#### HOW TO COMPLETE THIS TASK:
Work out how many lines in the data include the string "right"; reply with that number alone.

#### PROVIDED DATA:
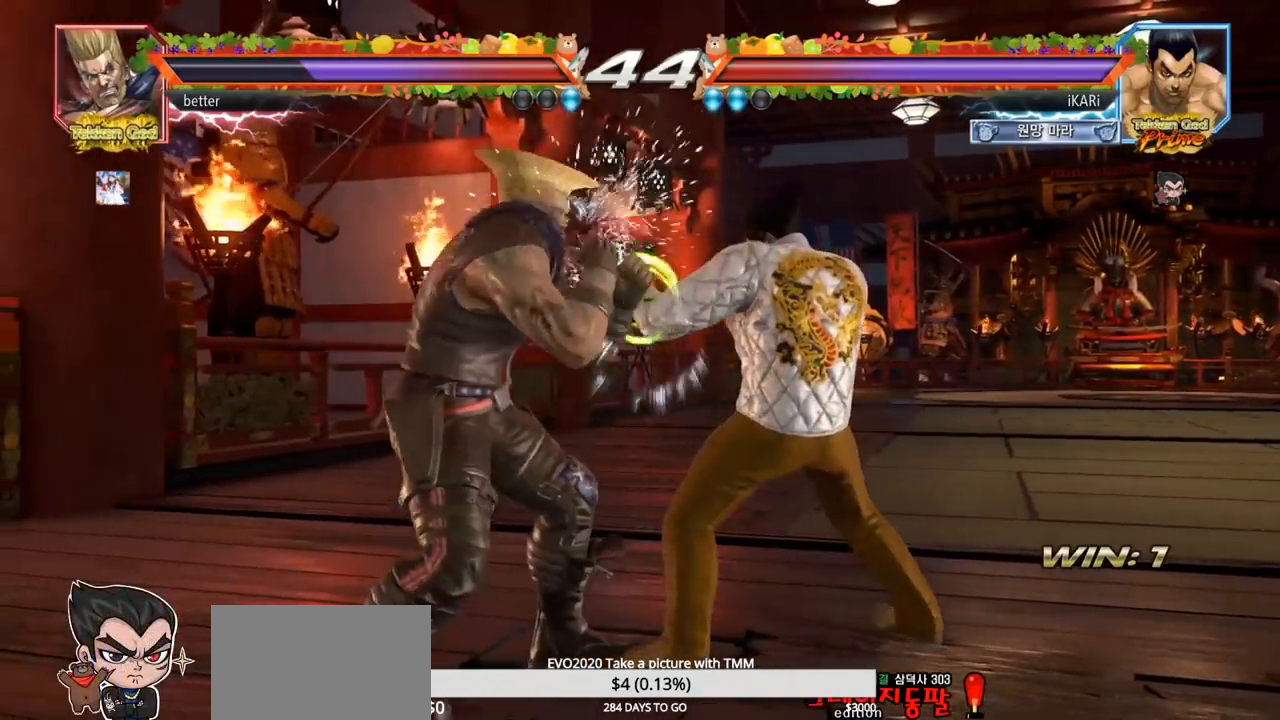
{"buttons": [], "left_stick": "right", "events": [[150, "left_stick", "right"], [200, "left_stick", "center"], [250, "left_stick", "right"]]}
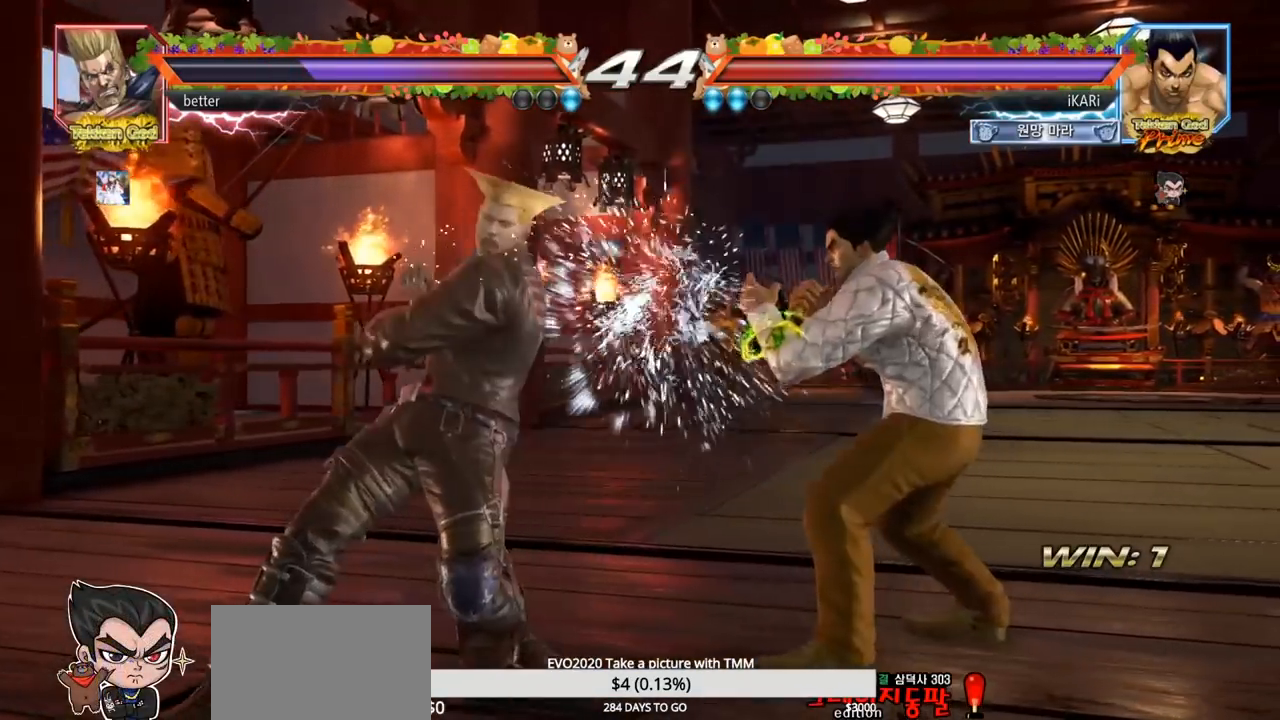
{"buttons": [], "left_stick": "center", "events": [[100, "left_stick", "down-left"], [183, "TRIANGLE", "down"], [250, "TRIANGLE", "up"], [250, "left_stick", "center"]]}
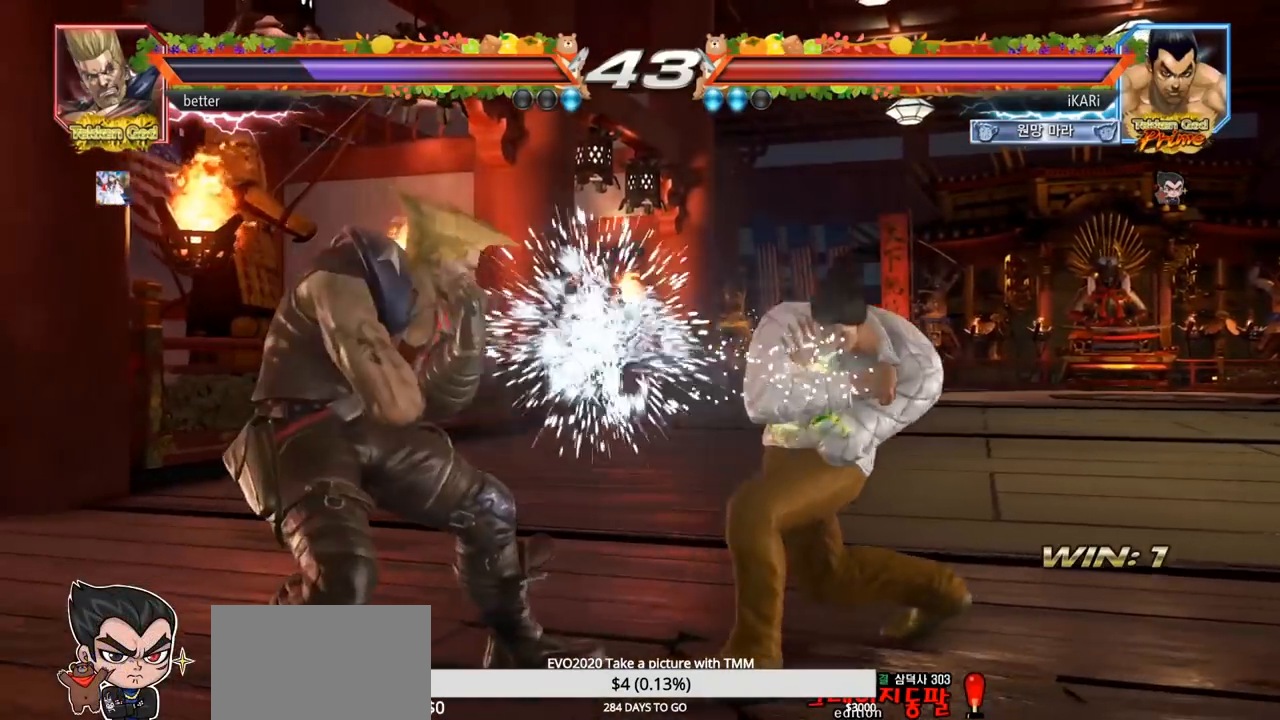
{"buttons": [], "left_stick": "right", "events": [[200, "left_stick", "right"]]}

#### TASK RESPONSE:
2